ITS analysis -- 2 Questions

Thanks kmitchell. I would like to use the procedure ( https://github.com/krmaas/bioinformatics/blob/master/mothur.fungal.batch ) you have outlined for ITS analysis.

Question #1 – A special case for skipping make.contigs?

Our lab used a primer set that would amplify ITS1, 5.8S, and ITS2 regions.
This expectation is based on the yeast genome.
It turns out the length of PCR amplicon is about 750 bp.

We are using MiSeq 300 x 2 (PE).
Based on the gene coordinates, we consider that Read1 would have most of ITS1, whereas Read2 would span ITS2 and some portion of 5.8S.
This means there shouldn’t be a place where Read1 and Read2 overlap.
Hence, is it reasonable to skip the make.contigs() step in this situation? Thank you.

Question #2 – If it is okay to skip make.contigs(), can I apply the above procedure, respectively, for Read1 ( ITS1 ) and Read2 ( ITS2 ), in our specific case? Thank you.

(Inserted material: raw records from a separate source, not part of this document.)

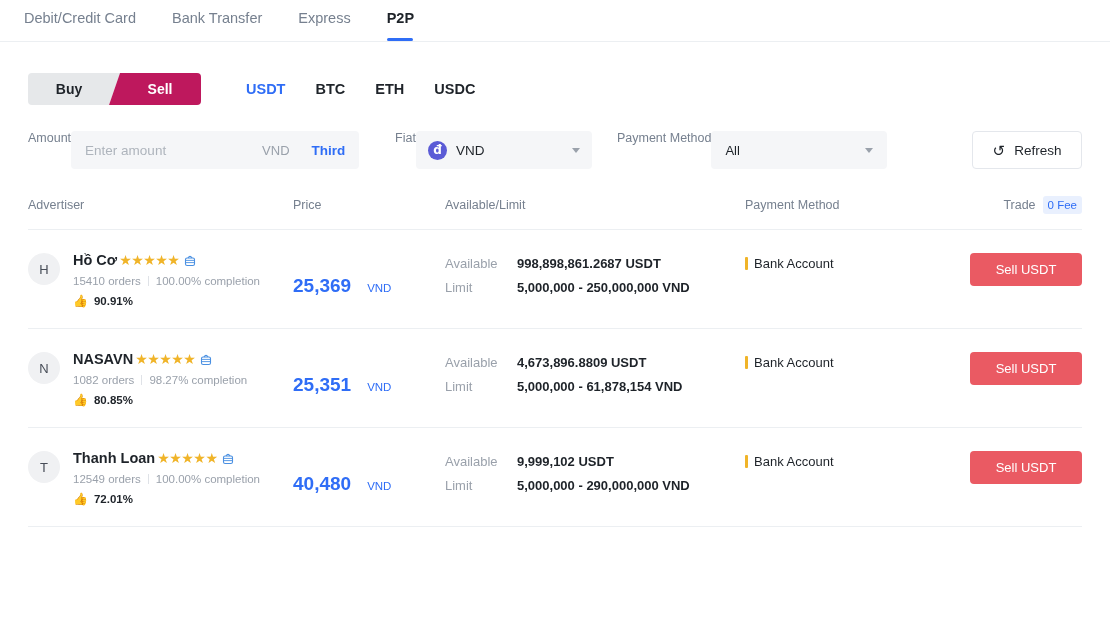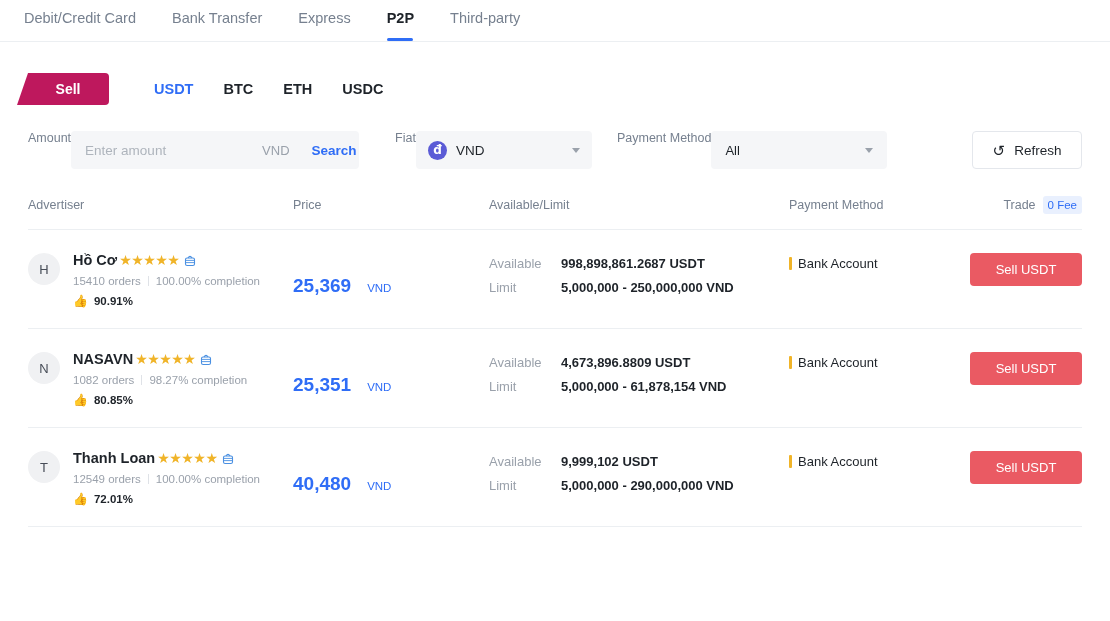--- a/index.html
+++ b/index.html
@@ -195,21 +195,21 @@
   .thead {
     display: flex;
     align-items: center;
     font-size: 12.5px;
     color: #76808f;
     padding-bottom: 15px;
     border-bottom: 1px solid #eceff2;
   }
   .c-adv   { width: 265px; }
   .c-price { width: 152px; }
-  .c-avail { width: 300px; margin-left: 44px; }
+  .c-avail { width: 300px; }
   .c-pay   { flex: 1; }
   .c-trade { width: 158px; display: flex; align-items: center; justify-content: flex-end; gap: 7px; }
   .fee-badge {
     background: #e9f0fe;
     color: #2f6df6;
     font-size: 11.5px;
     border-radius: 3px;
     padding: 2px 5px;
     line-height: 1.25;
   }
@@ -307,48 +307,50 @@
   }
 </style>
 </head>
 <body>
 
 <div class="topnav">
   <div class="topnav-item"><span>Debit/Credit Card</span></div>
   <div class="topnav-item"><span>Bank Transfer</span></div>
   <div class="topnav-item"><span>Express</span></div>
   <div class="topnav-item active"><span>P2P</span></div>
-  <div class="topnav-item"><span>Third-party</span></div>
 </div>
 
 <div class="controls">
 
   <div class="side-row">
     <div class="bs-toggle">
+      <div class="bs-btn bs-buy">
+          <span>Buy</span>
+        </div>
       <div class="bs-btn bs-sell">
           <span>Sell</span>
         </div>
     </div>
     <div class="coin-tabs">
       <div class="coin-tab active"><span>USDT</span></div>
       <div class="coin-tab"><span>BTC</span></div>
       <div class="coin-tab"><span>ETH</span></div>
       <div class="coin-tab"><span>USDC</span></div>
     </div>
   </div>
 
   <div class="filters">
 
     <div class="field">
       <div class="field-label">Amount</div>
       <div class="amount-box">
         <input class="amount-input" type="text" placeholder="Enter amount" style="">
         <span class="amount-cur">VND</span>
         <span class="vdiv"></span>
-        <span class="amount-search">Search</span>
+        <span class="amount-search">Third</span>
       </div>
     </div>
 
     <div class="gap-a"></div>
 
     <div class="field">
       <div class="field-label">Fiat</div>
       <div class="fiat-box">
         <span class="fiat-coin">đ</span>
         <span class="fiat-name">VND</span>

Have you already done the sequencing? Why attempt to sequence such a big chunk? Your error rate is going to be through the roof. You could still make.contigs but expect that most won’t overlap (I’d check merging the reads anyway just to see). I don’t have any recommendations for how to handle single read ITS because I’d rather spend the money to re sequence a smaller amplicon than months trying to make sense of data with that high of an error rate.

Thanks a lot kmitchell for your timely and much helpful advice. Sure, I will talk to our sequencing team to see if they could choose another primer set that would just amplify a single ITS region, rather than the whole region. Thanks again !!

If you want to test out the difference, I can help with ITS2 sequencing and don’t have a minimum number of samples.